Factory Records‘ in-house designer Peter Saville applied an aesthetic that was simultaneously neo-classical and modern to every Joy Division release. For the record that will forever feel like singer Ian Curtis‘ suicide note, being released a month before his May 18, 1980 death, Saville applied a picture sleeve as cold as the music. It appeared to be forged in steel, stained by water, the title, catalog number and legend A Factory Record machine-stamped into the metal. The band’s name only appears on the reverse, below the B-side title. The artwork doesn’t soften the gut punch that is Curtis’ romantic, dysfunctional masterpiece.

Ramones – Meltdown With The Ramones EP


For this first-four-Ramones-LPs sampler, British Sire contracted one of the premier designers of the day, Julian Balme. He began with a year at Stiff Records before freelancing his witty, edgy work for some classic albums from the Clash, Psychedelic Furs, Adam And The Ants, Julian Cope, Big Country and more. The sleeve approximated the look of a 1950s British record jacket. The bouncy “pop” lettering does its best to brighten a photo of a Ramones fan’s dumpy apartment. Memorabilia, posters and record jackets clutter a mid-century modern room that’d seen better days.
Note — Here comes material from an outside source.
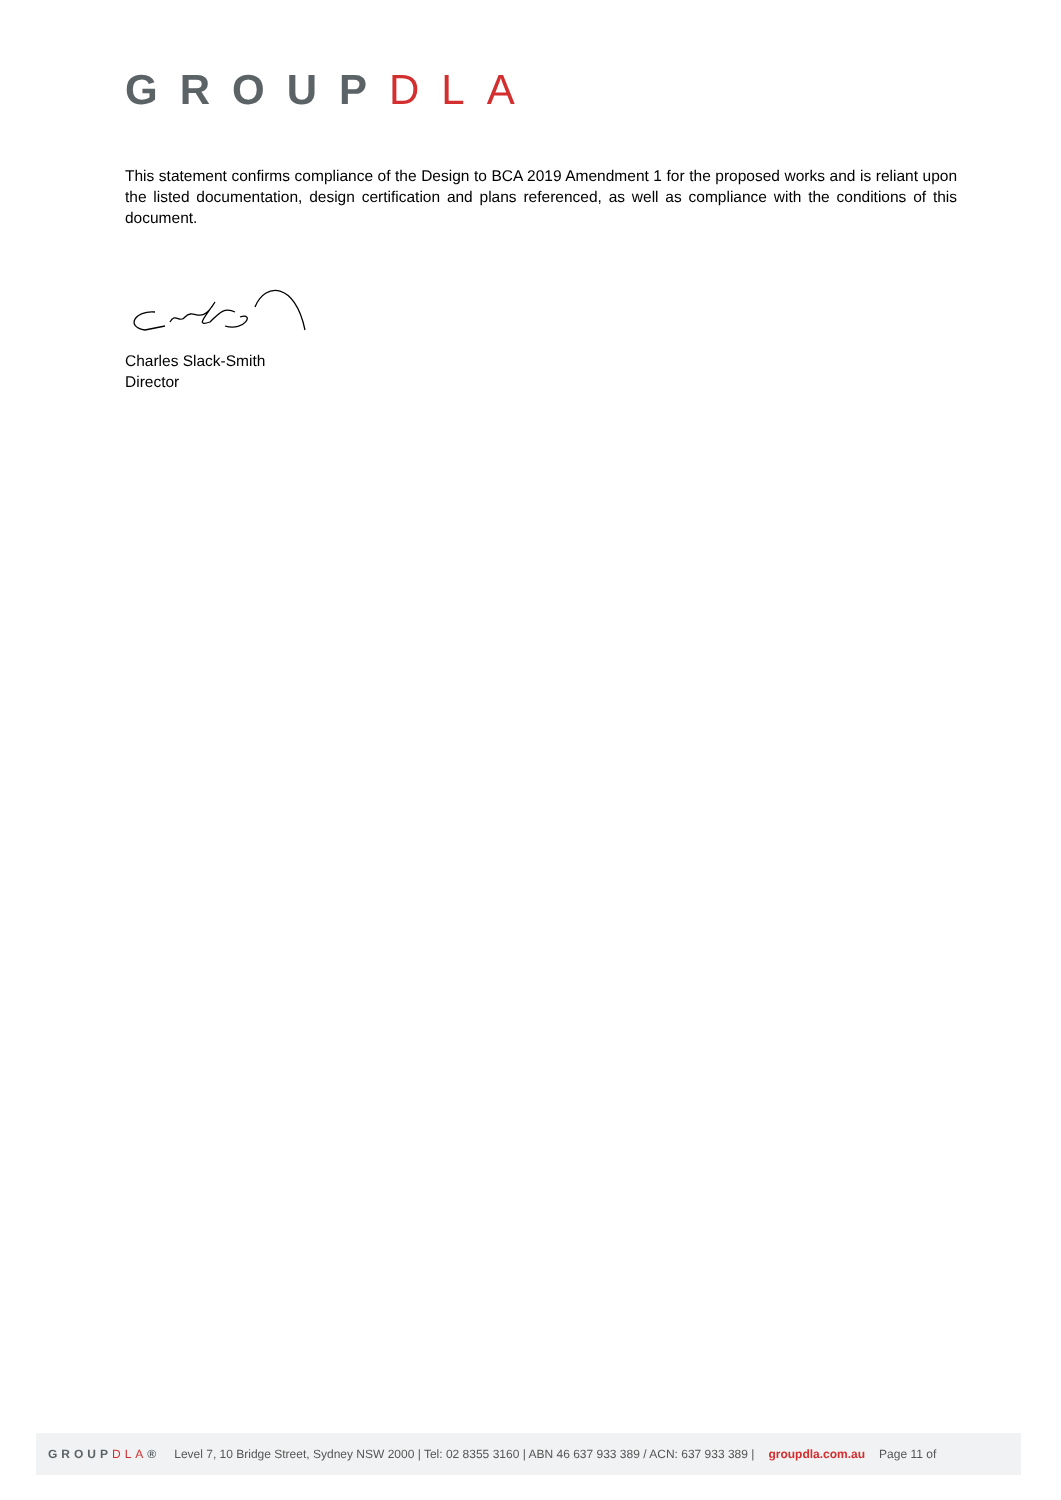GROUPDLA
This statement confirms compliance of the Design to BCA 2019 Amendment 1 for the proposed works and is reliant upon the listed documentation, design certification and plans referenced, as well as compliance with the conditions of this document.
Charles Slack-Smith
Director
GROUPDLA® Level 7, 10 Bridge Street, Sydney NSW 2000 | Tel: 02 8355 3160 | ABN 46 637 933 389 / ACN: 637 933 389 | groupdla.com.au Page 11 of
Black Flag – “Six Pack” / “I’ve Heard It Before”/ “American Waste”


Like Holmstrom and Danzig, Black Flag/SST Records’ in-house designer Raymond Pettibon’s stark India Ink-on-paper artwork is clearly influenced by comic books. However, his black-humored panels’ DNA is more like political cartoons, plus William Blake and Goya. This three-song EP, the world’s introduction to third Black Flag vocalist Dez Cadena, didn’t seem to display Pettibon’s usual themes: anti-authoritarianism and the drug-soaked dark side of the ’60s. Instead, a hunched figure paints himself in a corner, a crazed look in his eyes. Carpeting the floorboards is a series of splotches, slashes and splashes, like a monochromatic Jackson Pollock canvas.

Social Distortion – “Another State Of Mind” / “Mommy’s Little Monster”


The third 45 from Orange County’s punk traditionalists featured graphic design by Mac McAleer. Model Elizabeth Ellen stares back as a grainy, high-contrast Xerox of a photo snapped by manager Monk Rock. Her lips are a lurid red. In that same blazing crimson, the logo for the classic tour punkumentary film starring Social-D and Youth Brigade, for which the A-side serves as a title theme tune of sorts, appears in the upper left corner. It simultaneously flashes early punk and Andy Warhol‘s portrait work.